[[ Dataset records open ]]

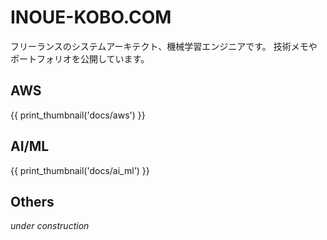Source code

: # INOUE-KOBO.COM

フリーランスのシステムアーキテクト、機械学習エンジニアです。
技術メモやポートフォリオを公開しています。

## AWS

{{ print_thumbnail('docs/aws') }}

## AI/ML

{{ print_thumbnail('docs/ai_ml') }}

## Others

*under construction*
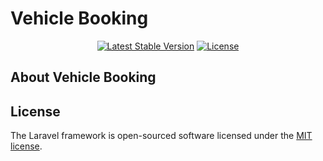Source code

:<p align="center"><h1>Vehicle Booking</h1></p>

<p align="center">
<a href="#"><img src="https://poser.pugx.org/laravel/framework/v/stable.svg" alt="Latest Stable Version"></a>
<a href="#"><img src="https://poser.pugx.org/laravel/framework/license.svg" alt="License"></a>
</p>

## About Vehicle Booking



## License

The Laravel framework is open-sourced software licensed under the [MIT license](https://opensource.org/licenses/MIT).
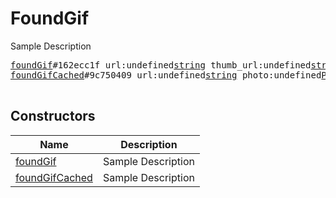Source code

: # FoundGif

Sample Description

<pre>
<a href="../constructor/foundGif">foundGif</a>#162ecc1f url:undefined<a href="../type/string.md">string</a> thumb_url:undefined<a href="../type/string.md">string</a> content_url:undefined<a href="../type/string.md">string</a> content_type:undefined<a href="../type/string.md">string</a> w:undefined<a href="../type/int.md">int</a> h:undefined<a href="../type/int.md">int</a> = undefined<a href="../type/FoundGif.md">FoundGif</a>;
<a href="../constructor/foundGifCached">foundGifCached</a>#9c750409 url:undefined<a href="../type/string.md">string</a> photo:undefined<a href="../type/Photo.md">Photo</a> document:undefined<a href="../type/Document.md">Document</a> = undefined<a href="../type/FoundGif.md">FoundGif</a>;

</pre>

## Constructors

| Name | Description |
|------|-------------|
| [foundGif](../constructor/foundGif.md) | Sample Description |
| [foundGifCached](../constructor/foundGifCached.md) | Sample Description |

[[ Dataset records closed ]]

[About this task]: Identify each line in the entries with the word "undefined" and copy it.

[Output for this exercise]:
<a href="../constructor/foundGif">foundGif</a>#162ecc1f url:undefined<a href="../type/string.md">string</a> thumb_url:undefined<a href="../type/string.md">string</a> content_url:undefined<a href="../type/string.md">string</a> content_type:undefined<a href="../type/string.md">string</a> w:undefined<a href="../type/int.md">int</a> h:undefined<a href="../type/int.md">int</a> = undefined<a href="../type/FoundGif.md">FoundGif</a>;
<a href="../constructor/foundGifCached">foundGifCached</a>#9c750409 url:undefined<a href="../type/string.md">string</a> photo:undefined<a href="../type/Photo.md">Photo</a> document:undefined<a href="../type/Document.md">Document</a> = undefined<a href="../type/FoundGif.md">FoundGif</a>;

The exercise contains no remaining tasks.